[Extracted data entries]
——
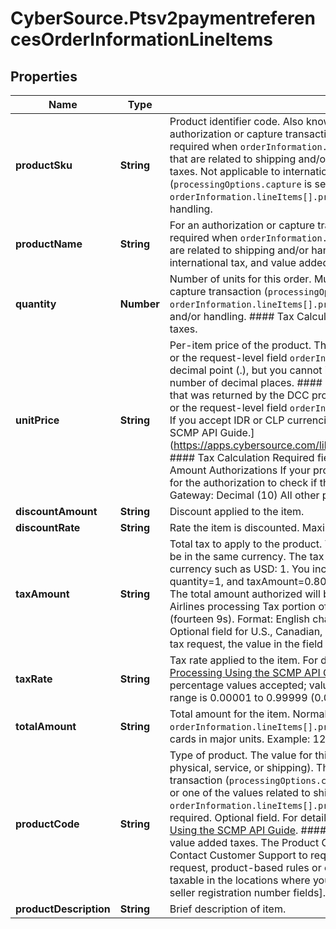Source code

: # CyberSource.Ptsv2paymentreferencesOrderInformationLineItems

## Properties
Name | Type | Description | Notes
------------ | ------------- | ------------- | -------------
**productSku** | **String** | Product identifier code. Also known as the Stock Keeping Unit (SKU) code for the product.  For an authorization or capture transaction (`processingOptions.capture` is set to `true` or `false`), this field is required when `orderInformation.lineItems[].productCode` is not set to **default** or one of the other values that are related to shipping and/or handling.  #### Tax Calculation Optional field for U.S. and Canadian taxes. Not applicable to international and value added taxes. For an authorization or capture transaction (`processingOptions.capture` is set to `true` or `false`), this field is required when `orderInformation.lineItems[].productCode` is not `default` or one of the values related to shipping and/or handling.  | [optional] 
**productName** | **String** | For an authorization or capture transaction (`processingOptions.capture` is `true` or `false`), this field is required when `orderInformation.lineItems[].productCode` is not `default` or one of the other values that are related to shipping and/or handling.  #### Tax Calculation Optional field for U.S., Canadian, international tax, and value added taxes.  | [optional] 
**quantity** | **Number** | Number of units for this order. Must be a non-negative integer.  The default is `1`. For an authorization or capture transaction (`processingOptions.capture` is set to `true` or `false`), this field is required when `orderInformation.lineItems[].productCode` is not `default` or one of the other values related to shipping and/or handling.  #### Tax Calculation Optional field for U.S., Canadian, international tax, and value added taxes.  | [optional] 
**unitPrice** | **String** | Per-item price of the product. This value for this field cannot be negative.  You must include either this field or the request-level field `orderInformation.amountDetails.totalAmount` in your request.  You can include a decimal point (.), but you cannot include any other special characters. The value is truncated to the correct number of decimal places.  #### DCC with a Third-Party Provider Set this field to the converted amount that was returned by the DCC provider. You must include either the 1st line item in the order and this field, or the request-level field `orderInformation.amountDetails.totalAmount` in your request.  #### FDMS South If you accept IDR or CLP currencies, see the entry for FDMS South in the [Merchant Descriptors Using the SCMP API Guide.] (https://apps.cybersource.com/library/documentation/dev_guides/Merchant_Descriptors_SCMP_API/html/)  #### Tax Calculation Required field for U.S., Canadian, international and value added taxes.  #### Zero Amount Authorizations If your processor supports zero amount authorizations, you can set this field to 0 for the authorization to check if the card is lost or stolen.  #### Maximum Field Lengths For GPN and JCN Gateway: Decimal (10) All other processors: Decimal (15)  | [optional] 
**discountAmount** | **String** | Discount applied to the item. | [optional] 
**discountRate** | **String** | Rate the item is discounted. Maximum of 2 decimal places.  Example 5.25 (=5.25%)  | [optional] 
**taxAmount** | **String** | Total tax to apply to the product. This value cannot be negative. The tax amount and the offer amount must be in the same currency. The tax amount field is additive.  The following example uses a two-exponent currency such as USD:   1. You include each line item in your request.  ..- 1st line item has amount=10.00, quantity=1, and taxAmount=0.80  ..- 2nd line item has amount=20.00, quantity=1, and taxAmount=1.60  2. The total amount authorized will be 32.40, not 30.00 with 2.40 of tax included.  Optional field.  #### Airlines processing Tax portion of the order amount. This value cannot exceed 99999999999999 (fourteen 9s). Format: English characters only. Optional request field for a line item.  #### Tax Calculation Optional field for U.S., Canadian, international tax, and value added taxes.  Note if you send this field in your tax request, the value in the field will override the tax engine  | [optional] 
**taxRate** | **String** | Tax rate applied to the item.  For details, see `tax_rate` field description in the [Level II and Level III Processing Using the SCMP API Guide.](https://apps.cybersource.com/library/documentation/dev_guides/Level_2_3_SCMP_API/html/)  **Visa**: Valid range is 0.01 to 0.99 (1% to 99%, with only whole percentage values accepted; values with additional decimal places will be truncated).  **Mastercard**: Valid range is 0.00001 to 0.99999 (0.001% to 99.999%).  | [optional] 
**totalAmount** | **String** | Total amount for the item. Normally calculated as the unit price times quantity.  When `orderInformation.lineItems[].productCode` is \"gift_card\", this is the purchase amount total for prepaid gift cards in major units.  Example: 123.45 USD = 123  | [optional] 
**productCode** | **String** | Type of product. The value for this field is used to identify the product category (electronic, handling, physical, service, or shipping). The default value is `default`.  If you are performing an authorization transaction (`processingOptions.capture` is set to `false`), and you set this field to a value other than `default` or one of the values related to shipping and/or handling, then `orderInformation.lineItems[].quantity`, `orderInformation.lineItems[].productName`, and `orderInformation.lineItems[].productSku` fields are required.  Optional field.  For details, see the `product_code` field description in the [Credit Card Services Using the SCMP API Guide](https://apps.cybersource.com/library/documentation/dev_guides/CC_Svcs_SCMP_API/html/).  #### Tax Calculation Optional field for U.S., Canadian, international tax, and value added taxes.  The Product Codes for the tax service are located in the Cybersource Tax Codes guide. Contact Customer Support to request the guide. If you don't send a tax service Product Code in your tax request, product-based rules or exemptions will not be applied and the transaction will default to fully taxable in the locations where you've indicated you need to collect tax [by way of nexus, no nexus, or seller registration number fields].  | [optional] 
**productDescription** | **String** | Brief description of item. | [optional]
——
In the data above, which lines lie between the line with "Product identifier code." and the line with "Number of units", inclusive? Print those lines exactly and nothing else.

Exercise response:
**productSku** | **String** | Product identifier code. Also known as the Stock Keeping Unit (SKU) code for the product.  For an authorization or capture transaction (`processingOptions.capture` is set to `true` or `false`), this field is required when `orderInformation.lineItems[].productCode` is not set to **default** or one of the other values that are related to shipping and/or handling.  #### Tax Calculation Optional field for U.S. and Canadian taxes. Not applicable to international and value added taxes. For an authorization or capture transaction (`processingOptions.capture` is set to `true` or `false`), this field is required when `orderInformation.lineItems[].productCode` is not `default` or one of the values related to shipping and/or handling.  | [optional] 
**productName** | **String** | For an authorization or capture transaction (`processingOptions.capture` is `true` or `false`), this field is required when `orderInformation.lineItems[].productCode` is not `default` or one of the other values that are related to shipping and/or handling.  #### Tax Calculation Optional field for U.S., Canadian, international tax, and value added taxes.  | [optional] 
**quantity** | **Number** | Number of units for this order. Must be a non-negative integer.  The default is `1`. For an authorization or capture transaction (`processingOptions.capture` is set to `true` or `false`), this field is required when `orderInformation.lineItems[].productCode` is not `default` or one of the other values related to shipping and/or handling.  #### Tax Calculation Optional field for U.S., Canadian, international tax, and value added taxes.  | [optional] 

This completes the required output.